Again, we will be using the gapminder data set, which includes country information on GDP, population, etc.

This material is based on a Software Carpentry lesson, available on their [website](http://swcarpentry.github.io/r-novice-gapminder/13-dplyr/index.html).

There are five main functions we'll be talking about today, each allowing us to manipulate data frames. These five functions are:

* `select()`  --  Choose columns (variables or attributes) from our data frame
* `filter()`  --  Choose rows (samples or observations) from our data frame
* `mutate()`  --  Create new columns, based on existing ones
* `group_by()`  --  Group rows based on a particular column/value within that column 
* `summarize()`  --  Perform some function on the grouped data


If you haven't already, make sure you have `dplyr()` and `gapminder()` installed and loaded with the following commands:


In [1]:
# Download the packages
#install.packages(c("dplyr", "gapminder"))

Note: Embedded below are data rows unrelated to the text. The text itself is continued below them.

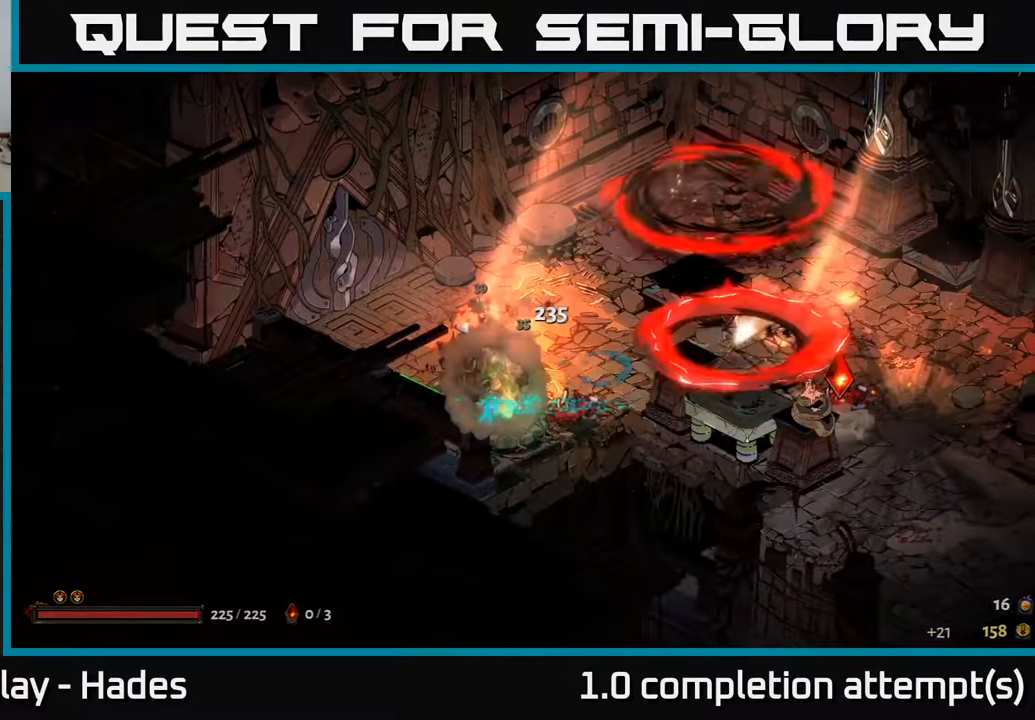
{"buttons": [], "left_stick": "center", "events": []}
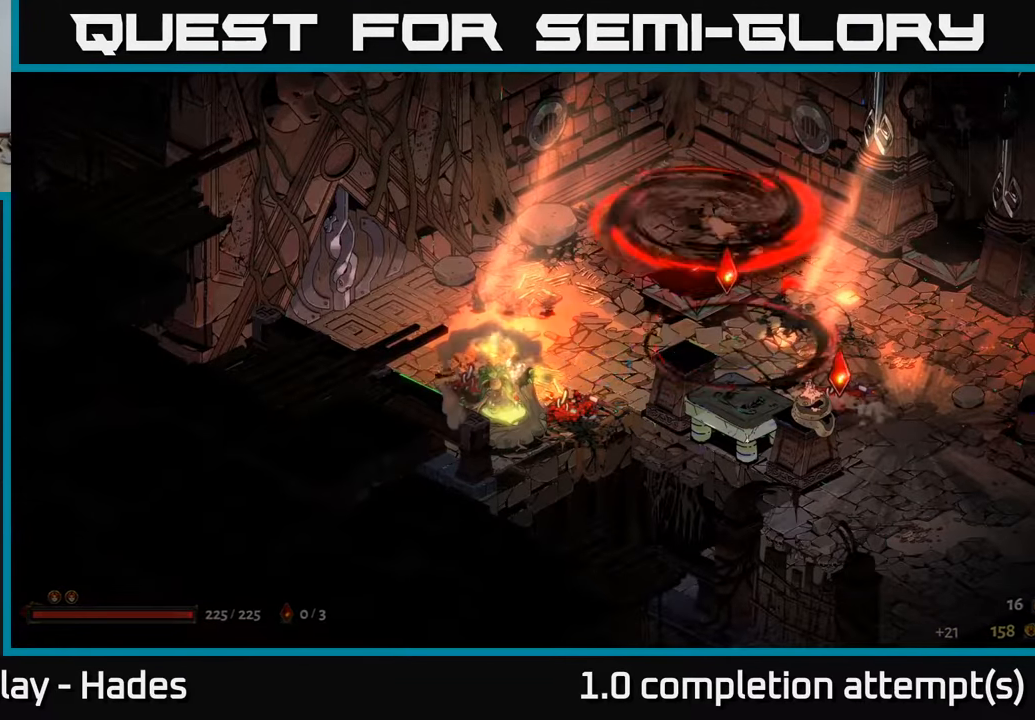
{"buttons": [], "left_stick": "up-right", "events": [[67, "left_stick", "right"], [233, "left_stick", "up-right"]]}
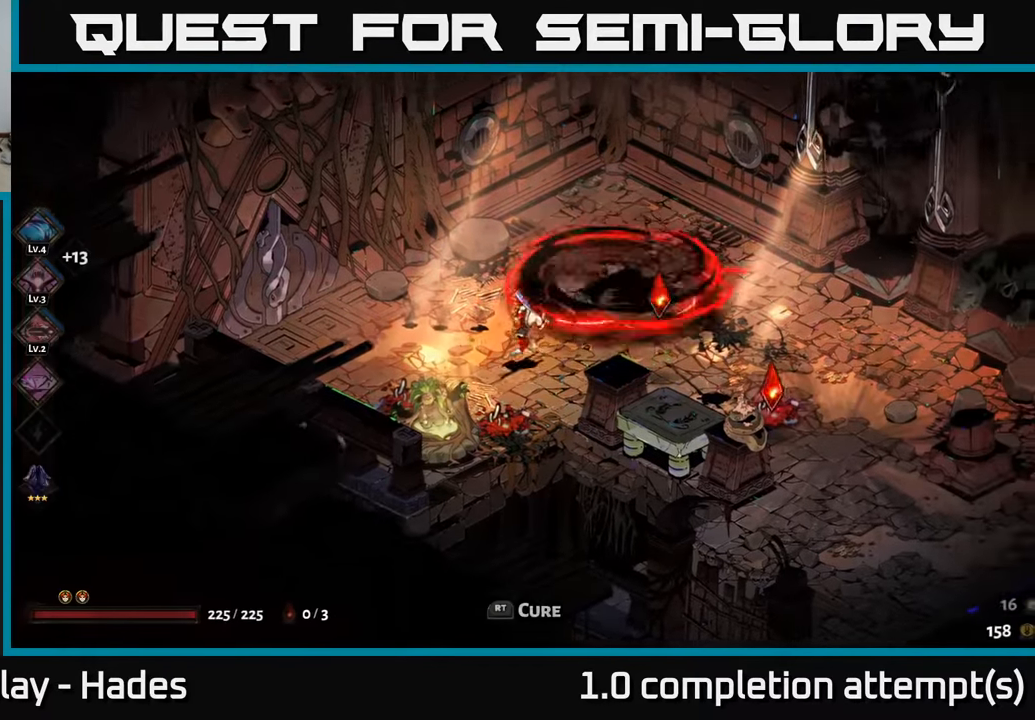
{"buttons": [], "left_stick": "right", "events": [[117, "left_stick", "down-right"], [333, "left_stick", "right"]]}
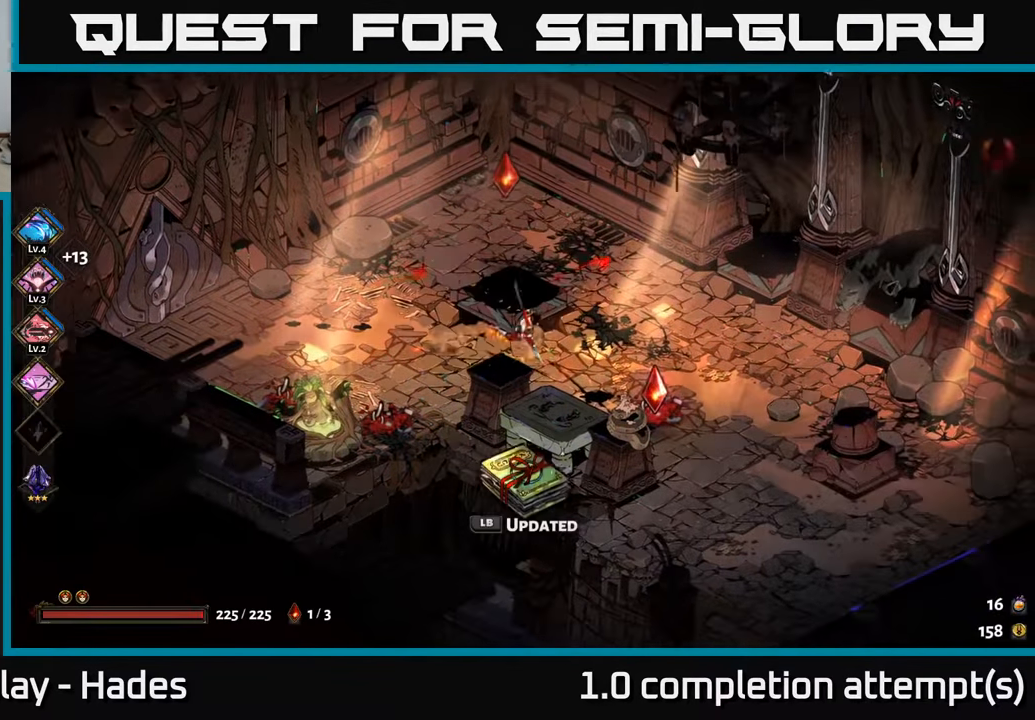
{"buttons": [], "left_stick": "down-left", "events": [[133, "left_stick", "up-left"], [250, "A", "down"], [350, "A", "up"], [417, "left_stick", "down-left"]]}
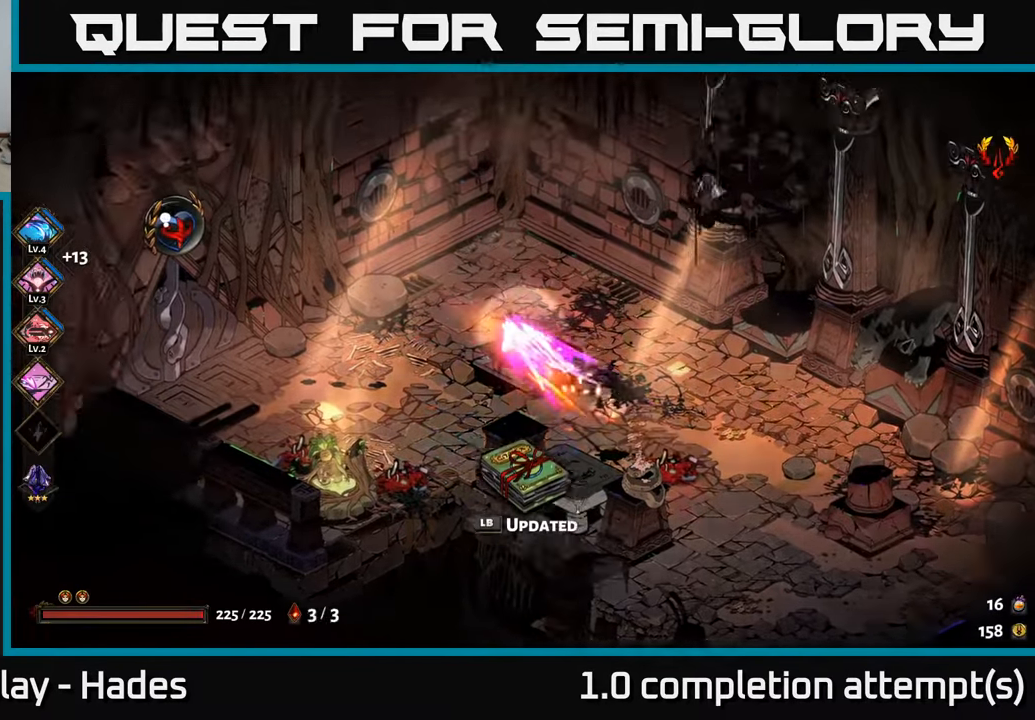
{"buttons": ["A"], "left_stick": "up-left", "events": [[233, "left_stick", "left"], [433, "A", "down"], [450, "left_stick", "up-left"]]}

# Load the packages for use
library(dplyr)
library(gapminder)


Attaching package: ‘dplyr’

The following objects are masked from ‘package:stats’:

    filter, lag

The following objects are masked from ‘package:base’:

    intersect, setdiff, setequal, union



Let's take a quick look at our data frame to remind ourselves of its structure. We do this using the `head()` command, which will display the first 10 rows (given by `n = 10`) of our data frame. 

In [2]:
head(gapminder, n = 10)

country,continent,year,lifeExp,pop,gdpPercap
Afghanistan,Asia,1952,28.801,8425333,779.4453
Afghanistan,Asia,1957,30.332,9240934,820.853
Afghanistan,Asia,1962,31.997,10267083,853.1007
Afghanistan,Asia,1967,34.02,11537966,836.1971
Afghanistan,Asia,1972,36.088,13079460,739.9811
Afghanistan,Asia,1977,38.438,14880372,786.1134
Afghanistan,Asia,1982,39.854,12881816,978.0114
Afghanistan,Asia,1987,40.822,13867957,852.3959
Afghanistan,Asia,1992,41.674,16317921,649.3414
Afghanistan,Asia,1997,41.763,22227415,635.3414


### Choose Columns: select()

The first function we'll be using is `select()`. This function let's us pick columns from our data frame, based on name (e.g. year) or by index (e.g. 3). 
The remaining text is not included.